Have a neutral party, such as Arena Director Kristi Balla, who was in attendance on Sunday, draw the tokens to fill the four champions places on the bracket, marking them 49th champion, 50th champion, 51st champion and 52nd champion.
Then, the neutral party again draws the four tiles representing the district runners-up.
The only rule is that if a runner-up is drawn to match up against its district champion, another opponent is drawn. Maybe, even take out that district’s runner-up to ensure it is not drawn.
Region records are posted for teams on the Kentucky High School Athletic Association website.
Draw the match ups for the district winners based on which district champion has the best region record, since it is the region tournament and all.
In the case of the boys’ tournament, North’s opponent would be selected first, followed by Harlan, South Laurel and then Knox Central gets whoever is left.

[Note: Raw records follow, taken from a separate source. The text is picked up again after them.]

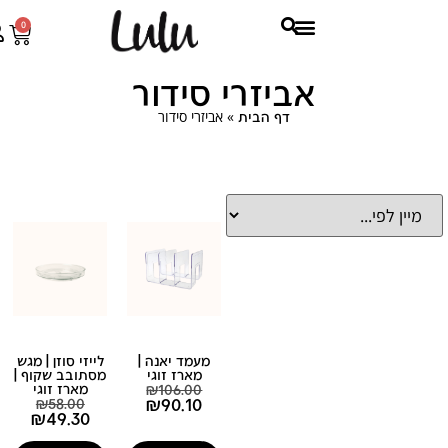
0
אביזרי סידור
»
אביזרי סידור
דף הבית
מעמד יאנה |
לייזי סוזן | מגש
מארז זוגי
מסתובב שקוף |
106.00
₪
מארז זוגי
₪
90.10
₪
58.00
₪
49.30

The drawing for the state tournaments occurred on March 10 while some teams were still finishing the regular season.
Using a similar method for the region, the drawing could take place before the district championship games.
Coaches would then have the opportunity to attend the other district championships and get a glimpse at the other teams, or, at least, watch some film and begin preparing a game plan.
The teams that tipped off the region tournament Monday night had one meeting and zero practice time.
Yes, you could conceivably have a team trying to play the match up game knowing it has a spot in the region tournament, but an upset in another district offers an easier route to the semi-finals.
But I believe most coaches want the next title in front of them, be it district or region. They are not going to go into the locker room and tell their players that it makes more sense to lose the district title.
Besides, whether it was Corbin and South Laurel, North Laurel and Clay County, or Knox Central and Barbourville, most district championship games in basketball are also heated rivalries. Losing those games is especially painful for the coach, players and the fans.
Let’s just see some tweaks to the process before 2022.